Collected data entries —
▼

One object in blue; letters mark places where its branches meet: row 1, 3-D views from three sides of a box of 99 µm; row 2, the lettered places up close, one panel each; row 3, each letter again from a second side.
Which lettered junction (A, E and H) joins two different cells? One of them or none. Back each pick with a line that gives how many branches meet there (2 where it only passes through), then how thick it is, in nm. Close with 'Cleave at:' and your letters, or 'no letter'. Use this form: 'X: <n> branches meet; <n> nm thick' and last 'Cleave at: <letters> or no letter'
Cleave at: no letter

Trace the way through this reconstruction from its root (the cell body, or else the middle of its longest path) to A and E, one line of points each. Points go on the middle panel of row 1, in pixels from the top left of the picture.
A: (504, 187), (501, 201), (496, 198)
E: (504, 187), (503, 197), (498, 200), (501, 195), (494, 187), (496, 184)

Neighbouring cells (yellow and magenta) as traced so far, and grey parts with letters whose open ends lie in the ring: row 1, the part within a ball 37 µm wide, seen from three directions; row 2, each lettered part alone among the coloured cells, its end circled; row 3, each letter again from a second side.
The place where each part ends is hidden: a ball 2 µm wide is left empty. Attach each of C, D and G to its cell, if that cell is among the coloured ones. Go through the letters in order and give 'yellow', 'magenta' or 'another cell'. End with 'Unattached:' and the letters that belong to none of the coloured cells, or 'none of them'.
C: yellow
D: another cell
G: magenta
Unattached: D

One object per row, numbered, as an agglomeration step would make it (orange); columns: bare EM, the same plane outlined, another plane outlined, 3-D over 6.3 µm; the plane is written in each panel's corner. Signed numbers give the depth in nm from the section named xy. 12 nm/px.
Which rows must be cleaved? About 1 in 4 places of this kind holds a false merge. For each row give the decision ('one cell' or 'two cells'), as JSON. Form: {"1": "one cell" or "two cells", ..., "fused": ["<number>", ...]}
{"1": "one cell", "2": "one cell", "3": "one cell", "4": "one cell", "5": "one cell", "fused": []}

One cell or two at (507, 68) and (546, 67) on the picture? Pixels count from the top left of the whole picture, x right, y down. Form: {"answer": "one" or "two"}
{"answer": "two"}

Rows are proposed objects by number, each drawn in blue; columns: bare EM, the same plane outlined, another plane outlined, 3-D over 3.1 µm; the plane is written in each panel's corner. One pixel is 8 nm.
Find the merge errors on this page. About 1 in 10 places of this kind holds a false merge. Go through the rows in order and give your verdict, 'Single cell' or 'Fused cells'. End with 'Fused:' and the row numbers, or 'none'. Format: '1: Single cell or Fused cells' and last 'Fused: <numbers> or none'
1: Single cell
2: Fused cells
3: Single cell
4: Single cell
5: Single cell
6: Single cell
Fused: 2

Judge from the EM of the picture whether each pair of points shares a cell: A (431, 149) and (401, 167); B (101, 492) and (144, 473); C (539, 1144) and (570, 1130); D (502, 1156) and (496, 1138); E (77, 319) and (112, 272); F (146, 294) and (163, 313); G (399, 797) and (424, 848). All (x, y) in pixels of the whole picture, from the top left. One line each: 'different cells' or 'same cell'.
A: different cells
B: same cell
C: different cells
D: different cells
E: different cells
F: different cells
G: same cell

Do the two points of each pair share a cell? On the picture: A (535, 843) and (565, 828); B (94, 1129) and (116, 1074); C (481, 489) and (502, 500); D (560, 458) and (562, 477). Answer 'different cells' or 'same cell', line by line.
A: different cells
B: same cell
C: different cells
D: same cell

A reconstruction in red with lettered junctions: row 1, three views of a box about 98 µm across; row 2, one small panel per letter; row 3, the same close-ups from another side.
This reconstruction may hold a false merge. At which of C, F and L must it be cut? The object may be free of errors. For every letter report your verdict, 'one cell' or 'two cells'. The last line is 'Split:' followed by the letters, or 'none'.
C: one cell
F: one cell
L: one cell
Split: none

▲

Work request —
Set all of the records down again, exactly as they stand.

Task answer —
One object in blue; letters mark places where its branches meet: row 1, 3-D views from three sides of a box of 99 µm; row 2, the lettered places up close, one panel each; row 3, each letter again from a second side.
Which lettered junction (A, E and H) joins two different cells? One of them or none. Back each pick with a line that gives how many branches meet there (2 where it only passes through), then how thick it is, in nm. Close with 'Cleave at:' and your letters, or 'no letter'. Use this form: 'X: <n> branches meet; <n> nm thick' and last 'Cleave at: <letters> or no letter'
Cleave at: no letter

Trace the way through this reconstruction from its root (the cell body, or else the middle of its longest path) to A and E, one line of points each. Points go on the middle panel of row 1, in pixels from the top left of the picture.
A: (504, 187), (501, 201), (496, 198)
E: (504, 187), (503, 197), (498, 200), (501, 195), (494, 187), (496, 184)

Neighbouring cells (yellow and magenta) as traced so far, and grey parts with letters whose open ends lie in the ring: row 1, the part within a ball 37 µm wide, seen from three directions; row 2, each lettered part alone among the coloured cells, its end circled; row 3, each letter again from a second side.
The place where each part ends is hidden: a ball 2 µm wide is left empty. Attach each of C, D and G to its cell, if that cell is among the coloured ones. Go through the letters in order and give 'yellow', 'magenta' or 'another cell'. End with 'Unattached:' and the letters that belong to none of the coloured cells, or 'none of them'.
C: yellow
D: another cell
G: magenta
Unattached: D

One object per row, numbered, as an agglomeration step would make it (orange); columns: bare EM, the same plane outlined, another plane outlined, 3-D over 6.3 µm; the plane is written in each panel's corner. Signed numbers give the depth in nm from the section named xy. 12 nm/px.
Which rows must be cleaved? About 1 in 4 places of this kind holds a false merge. For each row give the decision ('one cell' or 'two cells'), as JSON. Form: {"1": "one cell" or "two cells", ..., "fused": ["<number>", ...]}
{"1": "one cell", "2": "one cell", "3": "one cell", "4": "one cell", "5": "one cell", "fused": []}

One cell or two at (507, 68) and (546, 67) on the picture? Pixels count from the top left of the whole picture, x right, y down. Form: {"answer": "one" or "two"}
{"answer": "two"}

Rows are proposed objects by number, each drawn in blue; columns: bare EM, the same plane outlined, another plane outlined, 3-D over 3.1 µm; the plane is written in each panel's corner. One pixel is 8 nm.
Find the merge errors on this page. About 1 in 10 places of this kind holds a false merge. Go through the rows in order and give your verdict, 'Single cell' or 'Fused cells'. End with 'Fused:' and the row numbers, or 'none'. Format: '1: Single cell or Fused cells' and last 'Fused: <numbers> or none'
1: Single cell
2: Fused cells
3: Single cell
4: Single cell
5: Single cell
6: Single cell
Fused: 2

Judge from the EM of the picture whether each pair of points shares a cell: A (431, 149) and (401, 167); B (101, 492) and (144, 473); C (539, 1144) and (570, 1130); D (502, 1156) and (496, 1138); E (77, 319) and (112, 272); F (146, 294) and (163, 313); G (399, 797) and (424, 848). All (x, y) in pixels of the whole picture, from the top left. One line each: 'different cells' or 'same cell'.
A: different cells
B: same cell
C: different cells
D: different cells
E: different cells
F: different cells
G: same cell

Do the two points of each pair share a cell? On the picture: A (535, 843) and (565, 828); B (94, 1129) and (116, 1074); C (481, 489) and (502, 500); D (560, 458) and (562, 477). Answer 'different cells' or 'same cell', line by line.
A: different cells
B: same cell
C: different cells
D: same cell

A reconstruction in red with lettered junctions: row 1, three views of a box about 98 µm across; row 2, one small panel per letter; row 3, the same close-ups from another side.
This reconstruction may hold a false merge. At which of C, F and L must it be cut? The object may be free of errors. For every letter report your verdict, 'one cell' or 'two cells'. The last line is 'Split:' followed by the letters, or 'none'.
C: one cell
F: one cell
L: one cell
Split: none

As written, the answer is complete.